The triangles ABC and EDC are similar which means that the rate between corresponding sides is equal, so that:
[tex]\frac{EC}{AC}=\frac{DC}{BC}[/tex]
We know that
EC=7
AC=21
DC=x
BC=20-x
[tex]\begin{gathered} \frac{7}{21}=\frac{x}{20-x} \\ \frac{1}{3}=\frac{x}{(20-x)} \end{gathered}[/tex]
First, you have to multiply both sides by (20-x) to take the x-term from the denominator's place
[tex]\begin{gathered} \frac{1}{3}(20-x)=(20-x)\frac{x}{20-x} \\ \frac{1}{3}(20-x)=x \end{gathered}[/tex]
Next, distribute the multiplication on the parentheses term:
[tex]\begin{gathered} \frac{1}{3}\cdot20-\frac{1}{3}\cdot x=x \\ \frac{20}{3}-\frac{1}{3}x=x \end{gathered}[/tex]
And pass the x-term to the right side of the equation by applying the opposite operation
[tex]\begin{gathered} \frac{20}{3}-\frac{1}{3}x+\frac{1}{3}x=x+\frac{1}{3}x \\ \frac{20}{3}=\frac{4}{3}x \end{gathered}[/tex]

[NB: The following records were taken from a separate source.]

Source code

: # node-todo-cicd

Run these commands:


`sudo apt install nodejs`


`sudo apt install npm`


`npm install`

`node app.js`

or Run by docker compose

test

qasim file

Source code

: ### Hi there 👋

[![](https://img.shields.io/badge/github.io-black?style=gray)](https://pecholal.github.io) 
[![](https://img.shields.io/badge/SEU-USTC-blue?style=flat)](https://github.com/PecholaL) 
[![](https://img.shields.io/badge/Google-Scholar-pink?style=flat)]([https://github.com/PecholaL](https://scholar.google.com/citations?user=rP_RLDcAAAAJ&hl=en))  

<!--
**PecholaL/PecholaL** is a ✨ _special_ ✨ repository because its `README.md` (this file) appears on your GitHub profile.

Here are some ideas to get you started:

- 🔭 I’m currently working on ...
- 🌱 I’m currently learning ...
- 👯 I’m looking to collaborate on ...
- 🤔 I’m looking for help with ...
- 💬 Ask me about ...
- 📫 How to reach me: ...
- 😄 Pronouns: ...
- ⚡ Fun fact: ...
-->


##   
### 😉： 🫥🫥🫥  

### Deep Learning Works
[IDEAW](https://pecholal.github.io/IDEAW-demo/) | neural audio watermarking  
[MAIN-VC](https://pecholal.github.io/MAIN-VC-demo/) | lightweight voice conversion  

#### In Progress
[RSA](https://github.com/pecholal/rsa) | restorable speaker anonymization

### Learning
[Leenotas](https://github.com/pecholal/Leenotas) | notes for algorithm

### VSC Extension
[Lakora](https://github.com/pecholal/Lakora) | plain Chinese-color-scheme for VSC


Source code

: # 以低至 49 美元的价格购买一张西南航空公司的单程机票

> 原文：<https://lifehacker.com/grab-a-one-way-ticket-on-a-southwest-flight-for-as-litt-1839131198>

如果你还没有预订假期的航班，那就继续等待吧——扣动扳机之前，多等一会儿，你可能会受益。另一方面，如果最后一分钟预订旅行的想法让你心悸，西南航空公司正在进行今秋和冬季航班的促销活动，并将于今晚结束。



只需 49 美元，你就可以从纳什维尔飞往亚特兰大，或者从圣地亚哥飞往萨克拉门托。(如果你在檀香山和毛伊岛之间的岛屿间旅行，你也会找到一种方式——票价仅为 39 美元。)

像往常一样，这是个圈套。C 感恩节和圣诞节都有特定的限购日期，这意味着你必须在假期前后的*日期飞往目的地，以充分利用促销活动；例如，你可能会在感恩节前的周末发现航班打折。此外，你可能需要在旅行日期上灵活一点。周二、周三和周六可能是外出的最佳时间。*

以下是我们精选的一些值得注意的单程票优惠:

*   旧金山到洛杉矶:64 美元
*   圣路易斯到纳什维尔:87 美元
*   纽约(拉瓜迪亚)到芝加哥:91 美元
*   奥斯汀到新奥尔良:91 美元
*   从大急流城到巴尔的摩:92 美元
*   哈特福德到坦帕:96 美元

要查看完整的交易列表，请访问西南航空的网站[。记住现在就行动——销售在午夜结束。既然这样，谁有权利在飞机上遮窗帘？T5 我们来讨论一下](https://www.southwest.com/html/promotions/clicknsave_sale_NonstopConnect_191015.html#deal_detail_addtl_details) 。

Finally multiply both sides of the expression by the reciprocal fraction of 4/3, i.e. the inverse fraction
[tex]\begin{gathered} \frac{20}{3}\cdot\frac{3}{4}=(\frac{4}{3}\cdot\frac{3}{4})x \\ 5=x \end{gathered}[/tex]
x=5 → so the length of CD is 5 units.
The correct option is D.